▶ _Your goal_: Copy the rows below word for word, keeping every line break and symbol.

▶ _Dataset excerpts_:
======

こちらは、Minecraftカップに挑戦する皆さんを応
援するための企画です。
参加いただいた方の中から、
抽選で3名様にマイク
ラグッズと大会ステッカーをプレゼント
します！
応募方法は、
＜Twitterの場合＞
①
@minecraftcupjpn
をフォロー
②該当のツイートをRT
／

======

▶ _Solution to this task_:
こちらは、Minecraftカップに挑戦する皆さんを応
援するための企画です。
参加いただいた方の中から、
抽選で3名様にマイク
ラグッズと大会ステッカーをプレゼント
します！
応募方法は、
＜Twitterの場合＞
①
@minecraftcupjpn
をフォロー
②該当のツイートをRT
／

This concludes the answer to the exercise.